* **Exercise objective**: Copy out the data exactly, leaving the pictures behind.

Stored items
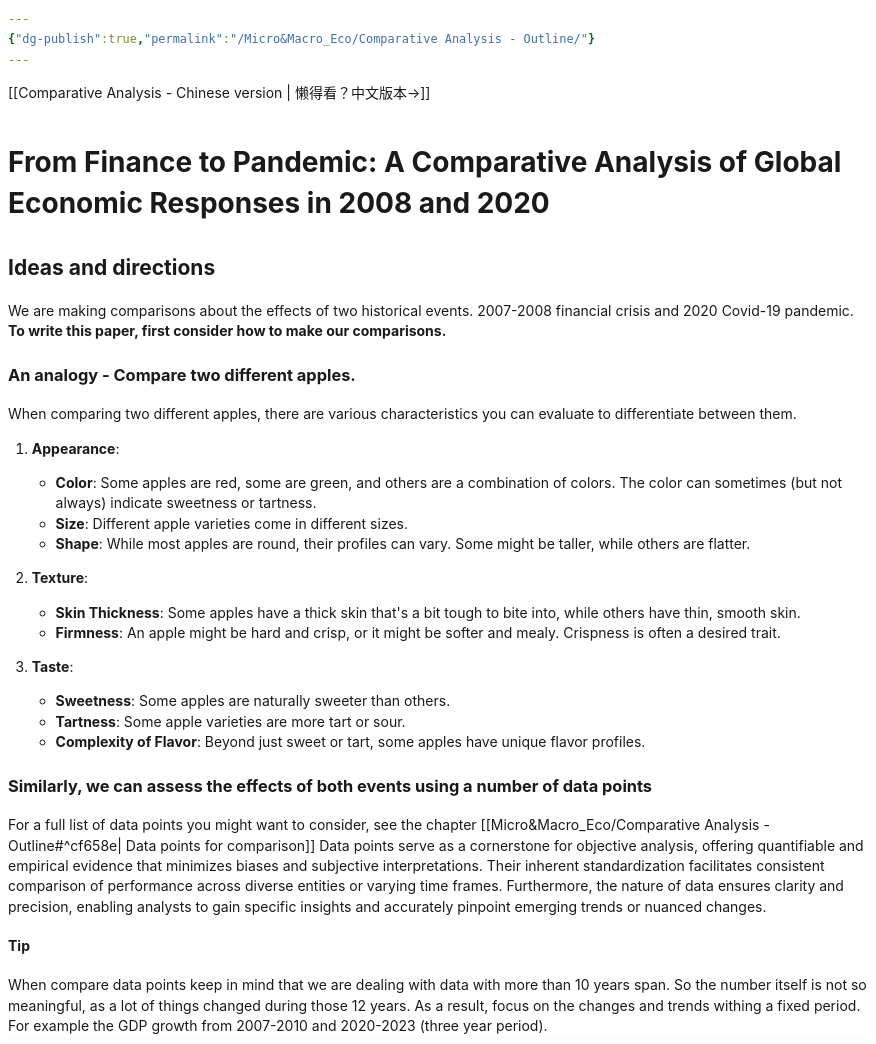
 ```yaml
---
{"dg-publish":true,"permalink":"/Micro&Macro_Eco/Comparative Analysis - Outline/"}
---
```








[[Comparative Analysis - Chinese version \| 懒得看？中文版本->]]
# From Finance to Pandemic: A Comparative Analysis of Global Economic Responses in 2008 and 2020

## Ideas and directions
We are making comparisons about the effects of two historical events. 2007-2008 financial crisis and 2020 Covid-19 pandemic. **To write this paper, first consider how to make our comparisons.**
### An analogy - Compare two different apples.
When comparing two different apples, there are various characteristics you can evaluate to differentiate between them.

1. **Appearance**:
    
    - **Color**: Some apples are red, some are green, and others are a combination of colors. The color can sometimes (but not always) indicate sweetness or tartness.
    - **Size**: Different apple varieties come in different sizes.
    - **Shape**: While most apples are round, their profiles can vary. Some might be taller, while others are flatter.
2. **Texture**:
    
    - **Skin Thickness**: Some apples have a thick skin that's a bit tough to bite into, while others have thin, smooth skin.
    - **Firmness**: An apple might be hard and crisp, or it might be softer and mealy. Crispness is often a desired trait.
3. **Taste**:
    
    - **Sweetness**: Some apples are naturally sweeter than others.
    - **Tartness**: Some apple varieties are more tart or sour.
    - **Complexity of Flavor**: Beyond just sweet or tart, some apples have unique flavor profiles.

### Similarly, we can assess the effects of both events using a number of data points
For a full list of data points you might want to consider, see the chapter [[Micro&Macro_Eco/Comparative Analysis - Outline#^cf658e\| Data points for comparison]] 
Data points serve as a cornerstone for objective analysis, offering quantifiable and empirical evidence that minimizes biases and subjective interpretations. Their inherent standardization facilitates consistent comparison of performance across diverse entities or varying time frames. Furthermore, the nature of data ensures clarity and precision, enabling analysts to gain specific insights and accurately pinpoint emerging trends or nuanced changes.

#### Tip
When compare data points keep in mind that we are dealing with data with more than 10 years span. So the number itself is not so meaningful, as a lot of things changed during those 12 years.
As a result, focus on the changes and trends withing a fixed period. For example the GDP growth from 2007-2010 and 2020-2023 (three year period).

* **Exercise response**:
 ```yaml
---
{"dg-publish":true,"permalink":"/Micro&Macro_Eco/Comparative Analysis - Outline/"}
---
```








[[Comparative Analysis - Chinese version \| 懒得看？中文版本->]]
# From Finance to Pandemic: A Comparative Analysis of Global Economic Responses in 2008 and 2020

## Ideas and directions
We are making comparisons about the effects of two historical events. 2007-2008 financial crisis and 2020 Covid-19 pandemic. **To write this paper, first consider how to make our comparisons.**
### An analogy - Compare two different apples.
When comparing two different apples, there are various characteristics you can evaluate to differentiate between them.

1. **Appearance**:
    
    - **Color**: Some apples are red, some are green, and others are a combination of colors. The color can sometimes (but not always) indicate sweetness or tartness.
    - **Size**: Different apple varieties come in different sizes.
    - **Shape**: While most apples are round, their profiles can vary. Some might be taller, while others are flatter.
2. **Texture**:
    
    - **Skin Thickness**: Some apples have a thick skin that's a bit tough to bite into, while others have thin, smooth skin.
    - **Firmness**: An apple might be hard and crisp, or it might be softer and mealy. Crispness is often a desired trait.
3. **Taste**:
    
    - **Sweetness**: Some apples are naturally sweeter than others.
    - **Tartness**: Some apple varieties are more tart or sour.
    - **Complexity of Flavor**: Beyond just sweet or tart, some apples have unique flavor profiles.

### Similarly, we can assess the effects of both events using a number of data points
For a full list of data points you might want to consider, see the chapter [[Micro&Macro_Eco/Comparative Analysis - Outline#^cf658e\| Data points for comparison]] 
Data points serve as a cornerstone for objective analysis, offering quantifiable and empirical evidence that minimizes biases and subjective interpretations. Their inherent standardization facilitates consistent comparison of performance across diverse entities or varying time frames. Furthermore, the nature of data ensures clarity and precision, enabling analysts to gain specific insights and accurately pinpoint emerging trends or nuanced changes.

#### Tip
When compare data points keep in mind that we are dealing with data with more than 10 years span. So the number itself is not so meaningful, as a lot of things changed during those 12 years.
As a result, focus on the changes and trends withing a fixed period. For example the GDP growth from 2007-2010 and 2020-2023 (three year period).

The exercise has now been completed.